I was so angry, with valid reason, that I really couldn't have cared less how things turned out for her. For all I cared, she could lose complete custody of her son and have suffered forever after that. Well, for my husband and step-son's sakes, I tried to step back from the situation, gather what we had on our side for the case, and let it pass as it would in court. While what she did was wrong, she has both reformed herself in some ways, and gotten her just dessert in others. She played the innocent, naive single mom (although she's married) who had a rough lot in life (came over from Ukraine as a refugee at 8) and the commissioner bought it. She got primary custody.
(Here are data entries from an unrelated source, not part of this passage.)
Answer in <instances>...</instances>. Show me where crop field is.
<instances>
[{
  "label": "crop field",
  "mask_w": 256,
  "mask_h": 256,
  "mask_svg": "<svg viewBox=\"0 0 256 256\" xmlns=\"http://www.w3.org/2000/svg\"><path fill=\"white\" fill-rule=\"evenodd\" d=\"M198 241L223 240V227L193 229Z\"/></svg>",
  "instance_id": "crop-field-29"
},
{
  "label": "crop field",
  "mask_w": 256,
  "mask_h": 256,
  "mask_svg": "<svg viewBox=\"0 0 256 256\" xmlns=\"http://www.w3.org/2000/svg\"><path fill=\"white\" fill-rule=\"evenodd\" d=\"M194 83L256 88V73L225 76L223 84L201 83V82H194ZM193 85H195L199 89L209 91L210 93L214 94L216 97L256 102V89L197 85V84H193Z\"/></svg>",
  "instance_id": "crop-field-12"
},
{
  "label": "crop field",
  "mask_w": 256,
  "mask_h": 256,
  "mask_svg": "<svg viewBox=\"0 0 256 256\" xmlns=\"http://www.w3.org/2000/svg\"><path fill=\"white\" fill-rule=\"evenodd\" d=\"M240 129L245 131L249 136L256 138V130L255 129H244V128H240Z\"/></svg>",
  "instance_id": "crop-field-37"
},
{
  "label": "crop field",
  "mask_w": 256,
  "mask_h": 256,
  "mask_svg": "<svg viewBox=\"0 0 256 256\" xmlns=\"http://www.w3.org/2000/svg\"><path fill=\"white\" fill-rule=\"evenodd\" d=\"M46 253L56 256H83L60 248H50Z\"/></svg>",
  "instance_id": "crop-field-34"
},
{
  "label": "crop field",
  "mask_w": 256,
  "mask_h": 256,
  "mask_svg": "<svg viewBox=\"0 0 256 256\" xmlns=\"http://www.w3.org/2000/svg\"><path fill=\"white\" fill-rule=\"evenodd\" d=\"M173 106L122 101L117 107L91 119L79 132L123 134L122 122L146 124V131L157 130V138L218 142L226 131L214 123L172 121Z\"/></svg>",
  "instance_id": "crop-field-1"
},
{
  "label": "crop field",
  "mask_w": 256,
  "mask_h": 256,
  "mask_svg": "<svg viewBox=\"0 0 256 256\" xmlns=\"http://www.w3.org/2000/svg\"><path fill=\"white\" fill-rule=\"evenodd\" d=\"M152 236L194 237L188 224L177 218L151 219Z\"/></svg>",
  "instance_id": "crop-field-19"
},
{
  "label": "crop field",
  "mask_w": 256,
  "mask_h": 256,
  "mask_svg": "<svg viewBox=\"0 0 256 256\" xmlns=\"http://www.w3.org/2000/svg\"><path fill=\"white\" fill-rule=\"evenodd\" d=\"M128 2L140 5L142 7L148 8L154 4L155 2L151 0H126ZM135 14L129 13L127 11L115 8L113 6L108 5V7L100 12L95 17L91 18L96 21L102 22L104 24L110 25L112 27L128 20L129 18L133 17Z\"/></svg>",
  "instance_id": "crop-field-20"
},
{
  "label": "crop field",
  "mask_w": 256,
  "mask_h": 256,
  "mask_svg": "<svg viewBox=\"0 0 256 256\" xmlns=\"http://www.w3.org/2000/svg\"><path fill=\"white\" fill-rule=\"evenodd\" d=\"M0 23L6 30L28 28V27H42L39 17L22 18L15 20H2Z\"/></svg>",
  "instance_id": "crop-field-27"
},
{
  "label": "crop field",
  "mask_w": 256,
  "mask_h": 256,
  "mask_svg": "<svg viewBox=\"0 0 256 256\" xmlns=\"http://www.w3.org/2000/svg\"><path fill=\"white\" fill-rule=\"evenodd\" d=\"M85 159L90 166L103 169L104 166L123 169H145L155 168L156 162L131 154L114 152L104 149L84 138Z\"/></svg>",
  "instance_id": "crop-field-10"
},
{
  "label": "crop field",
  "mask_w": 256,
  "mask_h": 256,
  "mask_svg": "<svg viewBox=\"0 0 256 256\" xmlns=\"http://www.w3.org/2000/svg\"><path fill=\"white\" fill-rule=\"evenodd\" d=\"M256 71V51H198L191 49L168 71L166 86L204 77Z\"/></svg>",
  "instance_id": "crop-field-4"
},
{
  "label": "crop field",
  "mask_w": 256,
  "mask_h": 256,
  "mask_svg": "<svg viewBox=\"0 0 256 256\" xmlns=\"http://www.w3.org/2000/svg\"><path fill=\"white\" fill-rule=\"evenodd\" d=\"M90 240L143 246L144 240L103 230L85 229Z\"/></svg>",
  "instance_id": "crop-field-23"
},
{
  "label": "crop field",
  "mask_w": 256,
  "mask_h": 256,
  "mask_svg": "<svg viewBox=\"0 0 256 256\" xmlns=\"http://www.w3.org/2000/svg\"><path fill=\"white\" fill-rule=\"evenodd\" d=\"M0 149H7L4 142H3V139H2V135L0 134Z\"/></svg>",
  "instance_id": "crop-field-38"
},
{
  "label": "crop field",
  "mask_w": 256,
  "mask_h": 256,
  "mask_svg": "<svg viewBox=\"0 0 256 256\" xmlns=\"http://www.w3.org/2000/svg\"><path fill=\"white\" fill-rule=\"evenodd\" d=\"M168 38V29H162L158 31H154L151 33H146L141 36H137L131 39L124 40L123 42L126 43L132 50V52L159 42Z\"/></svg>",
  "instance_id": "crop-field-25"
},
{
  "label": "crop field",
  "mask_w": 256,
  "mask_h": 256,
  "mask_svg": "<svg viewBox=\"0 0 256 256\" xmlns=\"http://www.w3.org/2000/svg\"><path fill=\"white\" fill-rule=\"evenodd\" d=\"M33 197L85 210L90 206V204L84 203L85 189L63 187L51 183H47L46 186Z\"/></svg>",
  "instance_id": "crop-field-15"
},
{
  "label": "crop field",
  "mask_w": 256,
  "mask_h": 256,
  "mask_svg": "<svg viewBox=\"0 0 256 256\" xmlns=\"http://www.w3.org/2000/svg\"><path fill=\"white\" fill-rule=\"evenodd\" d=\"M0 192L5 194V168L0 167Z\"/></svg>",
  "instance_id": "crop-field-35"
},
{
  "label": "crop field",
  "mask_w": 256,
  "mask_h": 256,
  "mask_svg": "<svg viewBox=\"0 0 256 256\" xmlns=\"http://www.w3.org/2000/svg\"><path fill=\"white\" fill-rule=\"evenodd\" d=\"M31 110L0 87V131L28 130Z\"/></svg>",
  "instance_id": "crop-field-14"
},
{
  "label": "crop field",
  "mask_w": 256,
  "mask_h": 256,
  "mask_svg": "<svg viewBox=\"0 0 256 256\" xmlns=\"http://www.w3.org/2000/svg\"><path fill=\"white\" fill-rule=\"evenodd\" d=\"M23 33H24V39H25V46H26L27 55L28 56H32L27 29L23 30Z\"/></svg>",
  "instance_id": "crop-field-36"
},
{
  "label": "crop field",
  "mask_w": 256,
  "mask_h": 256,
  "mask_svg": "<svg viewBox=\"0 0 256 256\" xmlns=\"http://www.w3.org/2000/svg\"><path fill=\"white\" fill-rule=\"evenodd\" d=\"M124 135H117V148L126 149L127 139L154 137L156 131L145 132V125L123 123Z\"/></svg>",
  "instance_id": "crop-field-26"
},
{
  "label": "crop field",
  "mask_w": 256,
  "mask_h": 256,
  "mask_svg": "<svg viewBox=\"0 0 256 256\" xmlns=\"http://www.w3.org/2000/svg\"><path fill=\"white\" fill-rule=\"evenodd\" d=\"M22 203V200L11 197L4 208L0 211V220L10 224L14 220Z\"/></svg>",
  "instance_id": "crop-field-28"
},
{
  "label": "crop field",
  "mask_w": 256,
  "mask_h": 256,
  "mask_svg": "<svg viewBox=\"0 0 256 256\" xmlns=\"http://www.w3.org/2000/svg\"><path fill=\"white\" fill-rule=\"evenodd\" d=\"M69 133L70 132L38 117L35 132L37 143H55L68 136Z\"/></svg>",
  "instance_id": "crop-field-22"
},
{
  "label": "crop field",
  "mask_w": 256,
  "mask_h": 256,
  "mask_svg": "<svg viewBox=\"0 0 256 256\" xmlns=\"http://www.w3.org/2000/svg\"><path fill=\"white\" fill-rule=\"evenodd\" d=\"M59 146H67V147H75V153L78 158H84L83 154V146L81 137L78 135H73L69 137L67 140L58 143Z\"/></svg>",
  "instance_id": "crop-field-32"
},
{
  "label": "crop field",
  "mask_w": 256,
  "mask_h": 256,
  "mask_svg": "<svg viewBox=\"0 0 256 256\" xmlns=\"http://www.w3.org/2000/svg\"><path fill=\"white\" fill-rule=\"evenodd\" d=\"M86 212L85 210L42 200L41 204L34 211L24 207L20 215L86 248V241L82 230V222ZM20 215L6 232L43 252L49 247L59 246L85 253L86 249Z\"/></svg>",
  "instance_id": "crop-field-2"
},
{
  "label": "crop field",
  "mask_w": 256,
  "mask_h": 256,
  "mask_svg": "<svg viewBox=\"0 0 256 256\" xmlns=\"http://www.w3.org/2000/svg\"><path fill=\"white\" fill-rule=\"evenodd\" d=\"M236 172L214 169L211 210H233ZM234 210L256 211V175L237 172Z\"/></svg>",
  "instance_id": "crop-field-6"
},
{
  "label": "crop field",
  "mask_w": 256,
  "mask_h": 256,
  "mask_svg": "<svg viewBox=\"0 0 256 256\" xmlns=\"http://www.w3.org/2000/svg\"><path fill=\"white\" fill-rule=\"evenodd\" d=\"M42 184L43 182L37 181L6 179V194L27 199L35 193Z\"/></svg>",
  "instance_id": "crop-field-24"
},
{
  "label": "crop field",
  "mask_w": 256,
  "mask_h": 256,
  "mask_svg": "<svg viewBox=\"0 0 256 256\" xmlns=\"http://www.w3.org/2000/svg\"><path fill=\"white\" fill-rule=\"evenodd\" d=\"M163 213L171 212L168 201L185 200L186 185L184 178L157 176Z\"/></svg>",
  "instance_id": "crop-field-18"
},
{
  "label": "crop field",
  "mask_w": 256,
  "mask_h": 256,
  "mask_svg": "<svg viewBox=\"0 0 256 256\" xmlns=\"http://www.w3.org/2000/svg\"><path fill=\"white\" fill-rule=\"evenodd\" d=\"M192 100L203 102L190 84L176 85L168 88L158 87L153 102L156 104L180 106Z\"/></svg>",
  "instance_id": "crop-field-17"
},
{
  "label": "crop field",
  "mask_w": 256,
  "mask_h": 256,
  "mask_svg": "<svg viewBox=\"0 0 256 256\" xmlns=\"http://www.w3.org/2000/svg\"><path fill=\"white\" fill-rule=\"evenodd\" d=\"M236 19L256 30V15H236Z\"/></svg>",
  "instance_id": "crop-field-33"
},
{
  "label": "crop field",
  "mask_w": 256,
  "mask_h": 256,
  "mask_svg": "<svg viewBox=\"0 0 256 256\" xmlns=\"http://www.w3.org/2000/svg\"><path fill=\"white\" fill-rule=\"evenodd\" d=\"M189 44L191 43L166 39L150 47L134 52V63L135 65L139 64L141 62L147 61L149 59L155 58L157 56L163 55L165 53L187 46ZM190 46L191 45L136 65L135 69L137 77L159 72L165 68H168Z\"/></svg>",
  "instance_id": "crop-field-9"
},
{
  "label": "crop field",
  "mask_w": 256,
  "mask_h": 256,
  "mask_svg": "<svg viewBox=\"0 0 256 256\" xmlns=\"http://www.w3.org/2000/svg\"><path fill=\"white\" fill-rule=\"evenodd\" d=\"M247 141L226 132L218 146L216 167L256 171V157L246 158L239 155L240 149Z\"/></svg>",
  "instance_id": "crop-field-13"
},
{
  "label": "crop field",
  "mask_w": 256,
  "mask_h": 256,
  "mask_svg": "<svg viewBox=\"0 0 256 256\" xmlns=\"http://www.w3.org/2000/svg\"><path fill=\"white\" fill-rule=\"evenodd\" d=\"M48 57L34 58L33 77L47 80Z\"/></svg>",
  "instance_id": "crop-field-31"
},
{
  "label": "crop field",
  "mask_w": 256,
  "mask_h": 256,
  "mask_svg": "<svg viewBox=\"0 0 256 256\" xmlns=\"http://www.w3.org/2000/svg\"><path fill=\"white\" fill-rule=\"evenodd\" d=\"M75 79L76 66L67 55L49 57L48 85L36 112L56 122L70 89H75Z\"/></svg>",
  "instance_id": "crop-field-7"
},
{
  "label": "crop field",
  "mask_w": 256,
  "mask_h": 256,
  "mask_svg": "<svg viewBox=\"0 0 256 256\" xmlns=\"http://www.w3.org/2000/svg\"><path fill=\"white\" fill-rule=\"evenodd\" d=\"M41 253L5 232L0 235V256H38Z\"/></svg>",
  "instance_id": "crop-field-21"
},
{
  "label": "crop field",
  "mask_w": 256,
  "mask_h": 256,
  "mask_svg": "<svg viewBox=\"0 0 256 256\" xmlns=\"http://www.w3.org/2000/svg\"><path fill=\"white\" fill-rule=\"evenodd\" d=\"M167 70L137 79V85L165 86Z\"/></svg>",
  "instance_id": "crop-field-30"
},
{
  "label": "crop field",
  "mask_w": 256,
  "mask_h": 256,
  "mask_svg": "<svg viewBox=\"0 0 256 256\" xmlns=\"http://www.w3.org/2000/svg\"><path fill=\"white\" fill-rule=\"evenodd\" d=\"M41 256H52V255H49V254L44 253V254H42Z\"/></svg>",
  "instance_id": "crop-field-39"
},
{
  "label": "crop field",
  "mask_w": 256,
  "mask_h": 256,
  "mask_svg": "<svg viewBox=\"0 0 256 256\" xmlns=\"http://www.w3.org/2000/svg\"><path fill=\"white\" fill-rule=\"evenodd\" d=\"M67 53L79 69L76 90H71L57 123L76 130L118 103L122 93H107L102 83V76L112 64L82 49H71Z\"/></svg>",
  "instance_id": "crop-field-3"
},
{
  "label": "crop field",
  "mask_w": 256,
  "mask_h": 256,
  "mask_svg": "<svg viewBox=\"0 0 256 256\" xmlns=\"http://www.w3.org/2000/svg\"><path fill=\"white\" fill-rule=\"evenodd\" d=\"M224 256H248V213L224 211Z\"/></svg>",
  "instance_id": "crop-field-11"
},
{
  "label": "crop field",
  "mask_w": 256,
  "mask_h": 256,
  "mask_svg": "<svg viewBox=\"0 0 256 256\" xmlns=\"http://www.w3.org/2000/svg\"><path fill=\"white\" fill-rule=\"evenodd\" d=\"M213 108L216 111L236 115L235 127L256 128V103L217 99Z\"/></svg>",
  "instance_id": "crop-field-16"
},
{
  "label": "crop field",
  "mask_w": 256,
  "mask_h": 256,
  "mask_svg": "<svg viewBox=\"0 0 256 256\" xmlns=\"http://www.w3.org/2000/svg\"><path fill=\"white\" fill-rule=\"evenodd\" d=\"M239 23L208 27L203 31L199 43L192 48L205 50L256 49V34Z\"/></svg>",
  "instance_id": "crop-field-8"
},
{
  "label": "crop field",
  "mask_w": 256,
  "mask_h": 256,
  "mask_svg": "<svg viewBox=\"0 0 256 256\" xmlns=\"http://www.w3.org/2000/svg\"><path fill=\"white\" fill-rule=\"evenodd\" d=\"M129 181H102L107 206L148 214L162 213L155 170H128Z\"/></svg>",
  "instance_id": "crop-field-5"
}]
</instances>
However, she saw the enormous error of her ways, has at least treated her son better, and realized how important his real father is in his life. Also, as far as her other faults go, like being irresponsible, she's dug her own hole - car repo'ed, telephone cut off, son disappointed so many times he knows which parent he can count on and which parent he can't by age 8. Still, I see now that she is absolutely necessary in her son's life, even though she was being a bad parent for the long time.
It's not the same thing, but as for your ex - if you were to act when you're this angry, you might do something that feels right now because of your piqued emotions, but in the end, might do you more damage than good. Whatever she did, you don't have to support her, but I wouldn't suggest going after her either. Even if you don't believe in karma, actions have consequences, and she'll suffer for hers sooner than you think. I am by no means a lawyer but if you feel legally obliged to disclose whatever illegal offense you believe she committed, you should probably do so to the proper authorities.
Either way, good luck with your path in life - just think hard before you do something you can never take back.